Conhecer a si mesmo é o começo da meditação. Sem conhecerdes a vós mesmos, o repetirdes uma quantidade de palavras da Bíblia, do Gita, ou de qualquer dos chamados livros sagrados, nenhuma significação tem. Isso poderá satisfazer a mente, mas uma pílula dá o mesmo resultado. Pelo repetir uma frase mais e mais vezes, torna-se o cérebro naturalmente quieto, sonolento e embotado; e como resultado desse estado de insensibilidade, de embotamento, pode-se ter alguma espécie de experiência, obter certos resultados. Mas a pessoa continua ambiciosa, invejosa, ávida, e cria inimizade. Assim, o aprender a conhecer a si própria, aquilo que a pessoa realmente é, é o início da meditação. Estou empregando a palavra “empreender” porque quando se está aprendendo, no sentido em que emprego a palavra, não há acumulação. O que chamais “aprender” é o processo de acrescentar mais e mais ao que já se sabe. Mas, para mim, no momento em que adquirimos, acumulamos, essa acumulação se torna conhecimento, e conhecimento “não é aprender”. O aprender nunca é acumulativo; ao passo que a aquisição de conhecimento é um processo de condicionamento.

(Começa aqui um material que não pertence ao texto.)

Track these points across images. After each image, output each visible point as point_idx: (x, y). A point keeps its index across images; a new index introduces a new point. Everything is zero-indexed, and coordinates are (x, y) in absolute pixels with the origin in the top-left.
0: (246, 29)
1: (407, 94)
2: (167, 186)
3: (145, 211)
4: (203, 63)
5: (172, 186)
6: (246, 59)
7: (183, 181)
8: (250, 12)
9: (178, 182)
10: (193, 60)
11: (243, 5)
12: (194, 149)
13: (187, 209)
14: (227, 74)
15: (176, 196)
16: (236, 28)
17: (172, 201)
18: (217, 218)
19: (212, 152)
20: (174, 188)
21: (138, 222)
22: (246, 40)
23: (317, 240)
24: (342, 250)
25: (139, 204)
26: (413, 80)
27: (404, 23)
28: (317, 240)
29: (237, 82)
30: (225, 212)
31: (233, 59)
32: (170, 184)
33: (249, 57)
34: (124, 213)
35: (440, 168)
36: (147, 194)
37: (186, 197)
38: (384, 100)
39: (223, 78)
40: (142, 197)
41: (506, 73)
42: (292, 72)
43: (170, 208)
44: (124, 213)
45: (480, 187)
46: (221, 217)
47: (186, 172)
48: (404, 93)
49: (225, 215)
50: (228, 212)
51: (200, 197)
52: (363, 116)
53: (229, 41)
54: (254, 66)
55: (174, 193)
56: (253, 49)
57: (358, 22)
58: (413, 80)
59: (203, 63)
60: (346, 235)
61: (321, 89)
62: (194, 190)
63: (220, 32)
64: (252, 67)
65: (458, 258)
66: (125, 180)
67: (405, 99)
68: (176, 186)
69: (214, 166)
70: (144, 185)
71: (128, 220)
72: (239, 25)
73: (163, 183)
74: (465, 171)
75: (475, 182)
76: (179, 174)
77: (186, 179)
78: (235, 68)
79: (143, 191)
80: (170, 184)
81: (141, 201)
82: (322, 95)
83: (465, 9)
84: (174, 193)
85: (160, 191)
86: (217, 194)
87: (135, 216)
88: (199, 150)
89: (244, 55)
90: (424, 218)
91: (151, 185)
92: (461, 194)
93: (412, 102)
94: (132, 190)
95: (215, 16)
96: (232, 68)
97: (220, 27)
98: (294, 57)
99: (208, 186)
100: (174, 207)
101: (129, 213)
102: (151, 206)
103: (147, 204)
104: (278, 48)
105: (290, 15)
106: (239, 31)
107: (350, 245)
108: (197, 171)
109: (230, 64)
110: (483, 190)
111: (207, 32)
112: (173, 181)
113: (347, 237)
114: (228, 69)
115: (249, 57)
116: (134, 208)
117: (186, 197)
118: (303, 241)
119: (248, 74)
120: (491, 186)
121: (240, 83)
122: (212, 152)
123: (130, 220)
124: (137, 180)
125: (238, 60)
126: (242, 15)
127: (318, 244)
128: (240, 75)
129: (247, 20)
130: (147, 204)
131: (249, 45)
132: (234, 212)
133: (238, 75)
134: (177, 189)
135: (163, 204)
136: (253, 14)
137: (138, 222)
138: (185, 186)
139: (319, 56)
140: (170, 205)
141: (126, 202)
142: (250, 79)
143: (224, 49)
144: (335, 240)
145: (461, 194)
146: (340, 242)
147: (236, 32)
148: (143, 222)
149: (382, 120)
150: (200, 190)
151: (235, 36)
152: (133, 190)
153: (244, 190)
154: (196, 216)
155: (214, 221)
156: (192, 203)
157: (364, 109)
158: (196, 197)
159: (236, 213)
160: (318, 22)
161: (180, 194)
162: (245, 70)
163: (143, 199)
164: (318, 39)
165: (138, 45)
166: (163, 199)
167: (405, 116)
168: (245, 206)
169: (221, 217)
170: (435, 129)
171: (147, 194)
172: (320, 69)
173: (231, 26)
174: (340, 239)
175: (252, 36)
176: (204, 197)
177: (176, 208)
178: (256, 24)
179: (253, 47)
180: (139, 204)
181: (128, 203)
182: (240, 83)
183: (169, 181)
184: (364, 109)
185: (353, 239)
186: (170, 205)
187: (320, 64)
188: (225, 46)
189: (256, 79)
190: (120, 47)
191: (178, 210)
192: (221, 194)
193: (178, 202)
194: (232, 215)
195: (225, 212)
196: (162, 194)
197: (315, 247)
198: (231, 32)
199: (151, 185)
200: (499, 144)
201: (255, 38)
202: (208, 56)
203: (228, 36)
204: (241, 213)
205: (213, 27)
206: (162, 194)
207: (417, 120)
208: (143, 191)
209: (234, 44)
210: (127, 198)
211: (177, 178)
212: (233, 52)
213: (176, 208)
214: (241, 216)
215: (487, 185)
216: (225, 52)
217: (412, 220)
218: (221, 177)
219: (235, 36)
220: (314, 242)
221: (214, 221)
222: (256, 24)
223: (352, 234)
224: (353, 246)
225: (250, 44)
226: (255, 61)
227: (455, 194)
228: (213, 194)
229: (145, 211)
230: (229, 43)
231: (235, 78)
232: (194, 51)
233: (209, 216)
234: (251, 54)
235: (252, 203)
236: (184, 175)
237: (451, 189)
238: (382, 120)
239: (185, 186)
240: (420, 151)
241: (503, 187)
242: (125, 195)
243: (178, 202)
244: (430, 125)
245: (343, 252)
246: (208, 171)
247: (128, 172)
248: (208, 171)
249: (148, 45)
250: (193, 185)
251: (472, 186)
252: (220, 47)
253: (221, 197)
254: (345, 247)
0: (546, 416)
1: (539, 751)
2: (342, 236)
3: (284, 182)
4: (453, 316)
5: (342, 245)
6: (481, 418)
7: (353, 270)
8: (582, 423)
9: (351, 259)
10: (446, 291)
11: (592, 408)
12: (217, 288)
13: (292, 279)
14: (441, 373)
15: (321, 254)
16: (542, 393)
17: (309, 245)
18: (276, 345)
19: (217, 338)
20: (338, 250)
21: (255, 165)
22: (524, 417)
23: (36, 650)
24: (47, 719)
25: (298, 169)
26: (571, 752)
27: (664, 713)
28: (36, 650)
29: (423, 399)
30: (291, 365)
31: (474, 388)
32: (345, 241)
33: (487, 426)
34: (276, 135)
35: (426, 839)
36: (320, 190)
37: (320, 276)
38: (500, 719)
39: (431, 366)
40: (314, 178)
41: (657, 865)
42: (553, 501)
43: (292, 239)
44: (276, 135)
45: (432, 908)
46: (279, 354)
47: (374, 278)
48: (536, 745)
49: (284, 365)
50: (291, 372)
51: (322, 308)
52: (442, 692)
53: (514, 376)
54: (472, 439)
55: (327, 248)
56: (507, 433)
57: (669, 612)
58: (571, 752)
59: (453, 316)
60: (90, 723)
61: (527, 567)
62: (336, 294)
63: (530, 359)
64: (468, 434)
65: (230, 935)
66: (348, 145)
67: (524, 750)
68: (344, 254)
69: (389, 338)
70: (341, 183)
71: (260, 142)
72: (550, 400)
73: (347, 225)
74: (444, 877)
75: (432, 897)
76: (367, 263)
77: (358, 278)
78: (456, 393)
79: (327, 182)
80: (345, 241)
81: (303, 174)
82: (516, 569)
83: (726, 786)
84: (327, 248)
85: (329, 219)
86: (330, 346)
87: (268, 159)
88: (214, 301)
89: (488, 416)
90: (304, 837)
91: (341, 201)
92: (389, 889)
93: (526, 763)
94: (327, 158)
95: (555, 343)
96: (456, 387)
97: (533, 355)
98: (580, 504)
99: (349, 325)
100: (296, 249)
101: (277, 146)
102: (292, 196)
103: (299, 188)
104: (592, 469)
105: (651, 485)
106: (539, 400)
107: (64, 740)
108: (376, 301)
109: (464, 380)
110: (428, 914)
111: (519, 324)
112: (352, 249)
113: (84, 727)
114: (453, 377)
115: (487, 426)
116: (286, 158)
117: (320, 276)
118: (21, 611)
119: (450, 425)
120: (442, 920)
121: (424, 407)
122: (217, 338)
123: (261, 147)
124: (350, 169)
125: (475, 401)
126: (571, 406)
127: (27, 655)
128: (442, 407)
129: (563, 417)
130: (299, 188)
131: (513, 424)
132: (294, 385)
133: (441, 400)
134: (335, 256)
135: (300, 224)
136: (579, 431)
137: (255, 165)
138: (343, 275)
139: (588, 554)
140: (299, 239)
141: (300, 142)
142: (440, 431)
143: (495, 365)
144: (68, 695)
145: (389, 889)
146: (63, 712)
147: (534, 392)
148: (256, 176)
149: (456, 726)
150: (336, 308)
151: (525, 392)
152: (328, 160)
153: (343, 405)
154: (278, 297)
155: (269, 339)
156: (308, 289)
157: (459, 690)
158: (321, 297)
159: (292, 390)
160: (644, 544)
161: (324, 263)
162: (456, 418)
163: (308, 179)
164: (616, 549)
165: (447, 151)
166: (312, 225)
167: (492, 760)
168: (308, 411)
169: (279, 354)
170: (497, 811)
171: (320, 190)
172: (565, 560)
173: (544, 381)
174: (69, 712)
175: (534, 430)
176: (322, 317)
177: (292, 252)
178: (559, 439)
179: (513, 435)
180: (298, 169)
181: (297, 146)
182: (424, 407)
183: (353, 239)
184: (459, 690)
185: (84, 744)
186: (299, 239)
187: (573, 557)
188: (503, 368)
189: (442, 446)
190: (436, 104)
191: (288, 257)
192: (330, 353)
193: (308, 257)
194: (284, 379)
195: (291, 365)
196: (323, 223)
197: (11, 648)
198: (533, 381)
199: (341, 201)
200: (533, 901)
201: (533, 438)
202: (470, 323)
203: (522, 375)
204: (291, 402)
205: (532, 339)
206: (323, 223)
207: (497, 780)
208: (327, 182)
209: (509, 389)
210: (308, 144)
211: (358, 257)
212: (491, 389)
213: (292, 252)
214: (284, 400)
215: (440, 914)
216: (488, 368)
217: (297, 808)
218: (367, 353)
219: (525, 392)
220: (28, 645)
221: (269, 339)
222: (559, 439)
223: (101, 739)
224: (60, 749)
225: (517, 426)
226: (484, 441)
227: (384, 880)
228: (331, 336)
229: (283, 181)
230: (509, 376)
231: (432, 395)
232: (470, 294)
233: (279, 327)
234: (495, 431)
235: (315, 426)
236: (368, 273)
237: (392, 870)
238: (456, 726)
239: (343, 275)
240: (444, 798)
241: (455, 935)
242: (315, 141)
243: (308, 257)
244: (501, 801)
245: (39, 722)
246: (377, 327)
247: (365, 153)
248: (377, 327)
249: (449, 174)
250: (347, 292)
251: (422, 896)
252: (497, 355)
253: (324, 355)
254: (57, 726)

Se desejo aprender a conhecer-me, descobrir o que realmente sou, tenho de estar vigilante a todas as horas, a todos os minutos do dia, para ver como me estou exprimindo. Estar vigilante não é condenar ou aprovar, porém ver o que somos momento a momento. Pois o que nós somos está sempre a modificar-se, — não é verdade? — nunca é estático. O conhecimento é estático; já o aprender a conhecer o movimento da ambição nunca é estático, senão vivo, sempre movediço. Dessa forma, aprender e adquirir conhecimento são duas coisas diferentes. O aprender é infinito, é um movimento em liberdade; o conhecimento tem um centro que está sempre acumulando e só conhece um movimento, que é o de acumular mais, de escravizar-se mais.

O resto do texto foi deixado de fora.